Functioning alcoholic

30 replies

Mabel77 · 19/07/2023 22:57

we have been together for 21 years and have two kids aged 14 and 18.
hubby has always liked a drink but over the years it’s become worse. He comes home from work and spends his evening in a seperate room to everyone else. He gets through 10-12 cans of beer in a 4 hour period. As a result he has put on a lot of weight. He snores horrifically to the point where he keeps the house awake if he’s gone to sleep first, I told him that his snoring was Making me Ill. He went to GP and was referred to a sleep clinic. He was diagnosed with Sleep apnoea and given a CPAP machine. He won’t use it as he finds it uncomfortable.
He works hard and isn’t a horrible drunk. However I’m finding myself starting to hate him. The sleep thing is a major issue, he will come to bed pissed wanting to get his leg over and it makes me feel physically sick. It’s destroying our relationship. He’s a good man. When I bring it up he says it’s his way to relax. I don’t know how much longer I can cope with it. He will stop for a few days when I lose my patience over it then it starts again.
Aside from this he’s a good man. He works hard, he’s a good dad. He would do anything to help.
he‘s my best friend but I am no longer in love with him.

OP posts:
Missingthegore · 20/07/2023 12:28

Summer2424 · 19/07/2023 23:41

Hi @Mabel77 sorry you're going through this. I have alot of experience in this area, my Dad was an alcoholic and died of it unfortunately, his drink of choice was vodka.
I wish my Dad had the online AA meetings available to him back in the day. I think it would have really helped. If you can, try and get a login for an online AA meeting in your area (you can google it) to start with and literally logon for him and get your husband to listen in on the meeting. I would get him to do a meeting everyday, i personally think it will help and open his eyes to what is going on around him and his excessive drinking.
Hope your husband gets better soon xx

Terrible advice
He has to WANT to change and WANT to go to the meetings. "Logging on" is not enough he has to want to be there or he will say "I am nothing like them, I can work, I am a good dad (in his eyes)". He has to want to change. I have had the rehab conversation many many times with desperate families when their loved one has been detoxed forcibly due to a hospital admission convinced that was the hard part over. It's not, it is like a diet, the person has to want to stick to it.

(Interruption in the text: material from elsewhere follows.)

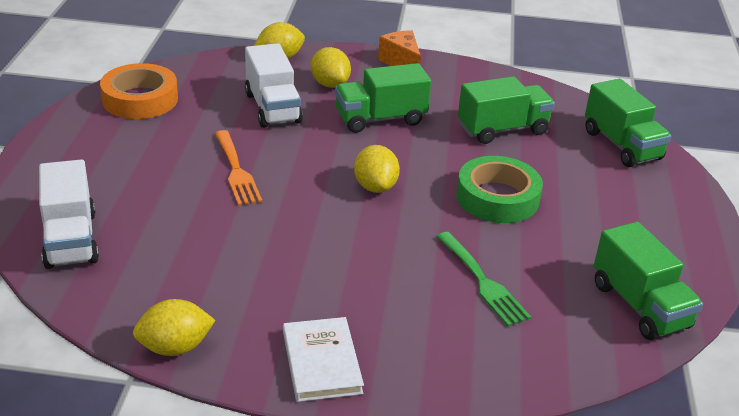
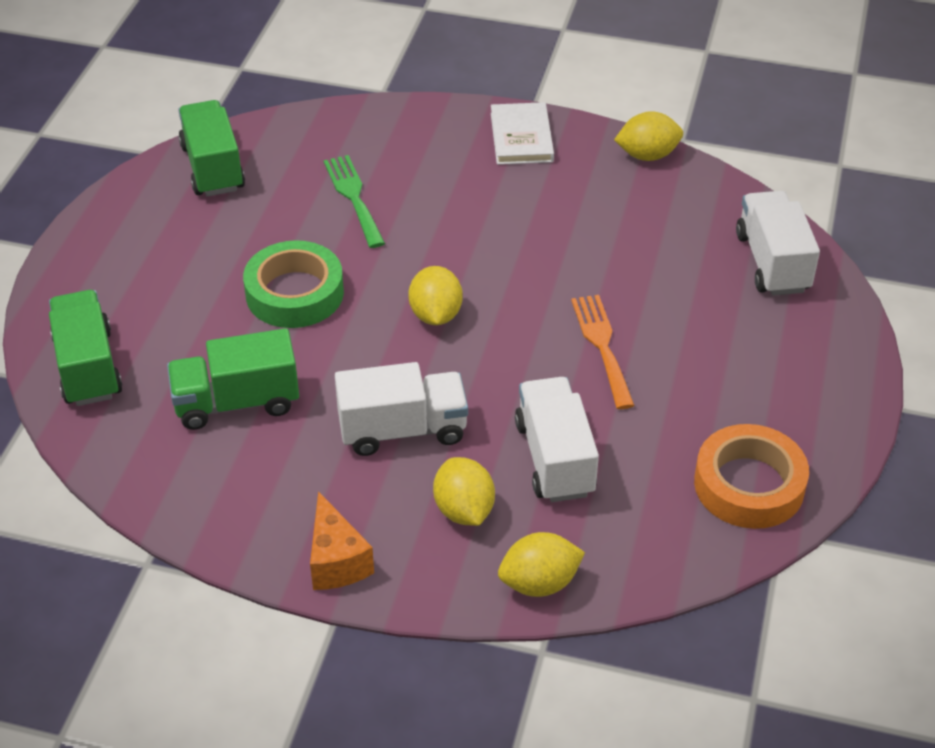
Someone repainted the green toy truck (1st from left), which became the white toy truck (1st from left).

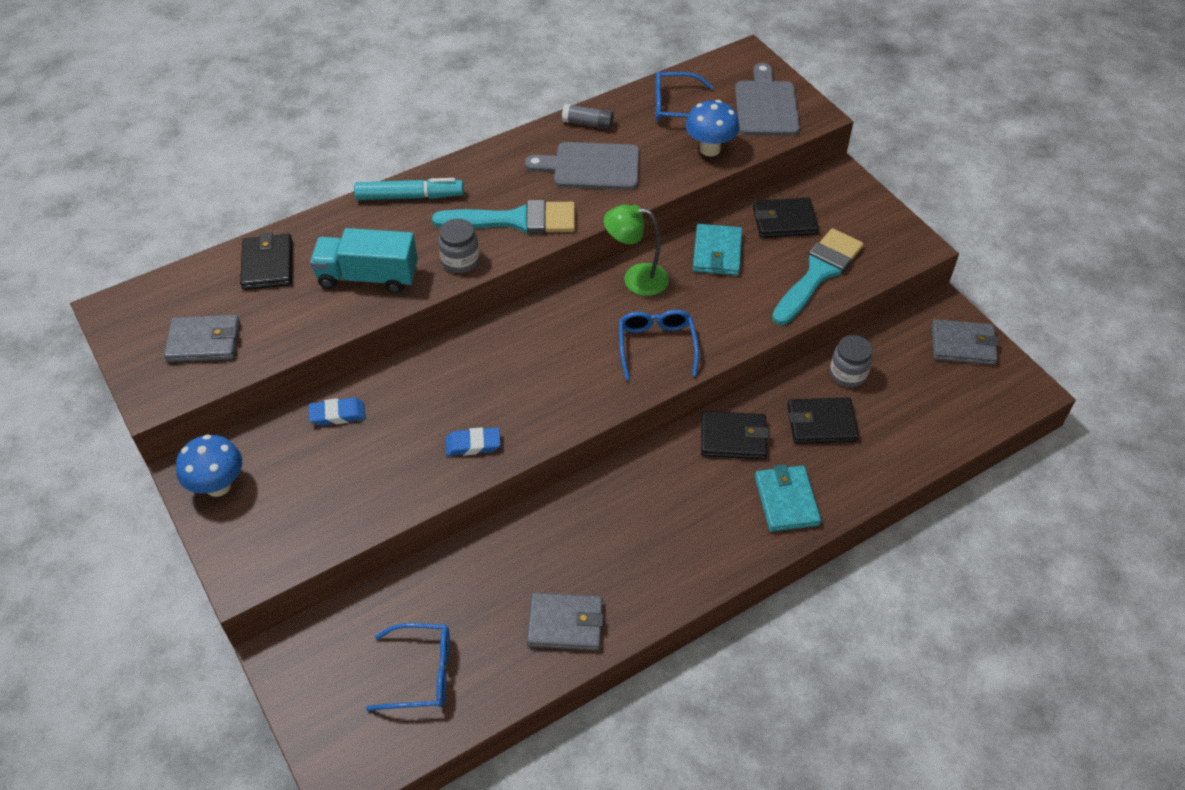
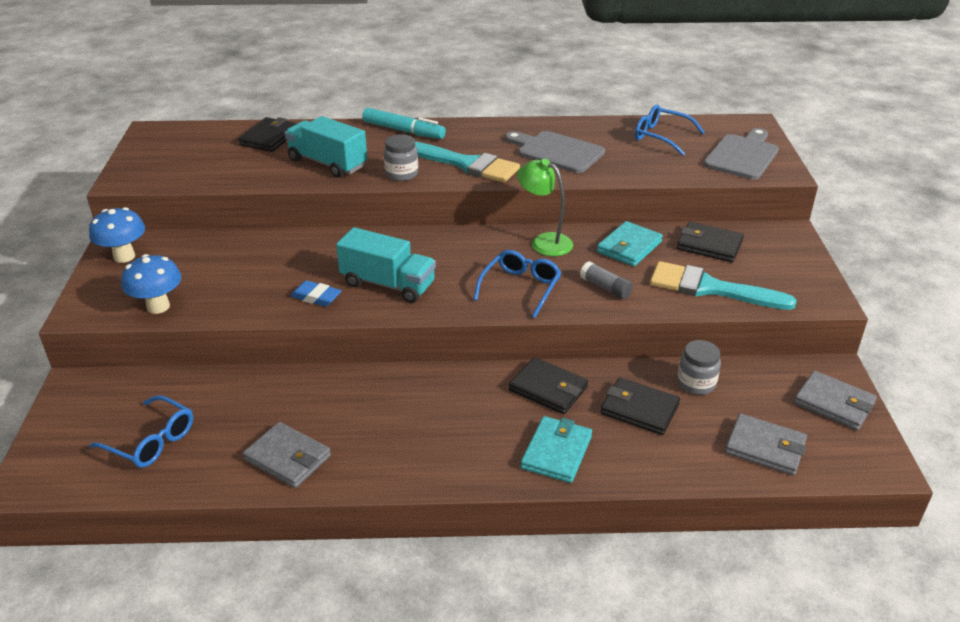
Someone took away the blue eraser (1st from left). Someone put down the teal toy truck (2nd from left). Someone carried the grey billfold (1st from left in the first image). Someone carried the grey glue stick. Someone carried the blue mushroom (2nd from left). Someone rotated the teal brush (2nd from left) by 135 degrees counterclockwise.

OP You need to make decisions for you and your kids to make things secure for them. The life you are all leading is not secure, the attitudes to alcohol are not healthy in the house.
Get out, get away and start over.

isthismylifenow · 20/07/2023 12:33

I echo previous posters and think you should contact AA for you. Your dc are teenagers now, they say see what is going on and may well be learning that this behaviour is the norm.

You may think he is a good man and a good father, as this is all you know. For an example, if your 18 year old needed their dad in the night to chat out something from school/that is bothering them, do they approach their dad? When he is sat in another room what sounds like drinking by himself. How do your dc interact with him then?

When do you get time with him alone to chat out stuff that is just the norm. Like how was your day, did you hear about Fred up the road etc etc.

It's the shutting himself away drinking alone that is a big issue here. As it isn't social drinking.

He stops or you walk... It can only be this way OP. Can you really see yourself 10 years down the line with this man when your DC have left home.... you will be caring for him, still not sleeping and probably still defending him as a good man.

Mabel77 · 23/07/2023 08:04

Ive spoken to him and said to him for my own sanity he needs to get help or he needs to leave.
he doesn’t think it’s an issue as it’s how he relaxes, 🙄
so I’m getting my ducks in a row.

OP posts:
pointythings · 23/07/2023 08:24

That's the right decision. Alcoholics who are in denial only ever get worse. This is your rock bottom, now you can start climbing out.

Shapemyeyebrows · 23/07/2023 08:30

@Mabel77 he knows it’s an issue. It’s not how he relaxes, it’s how he functions. He’s not going to sort it because he doesn’t want to. There’s your answer. There’s also no point keep having the same conversation yet him stay in the home continuing to do what he’s always done.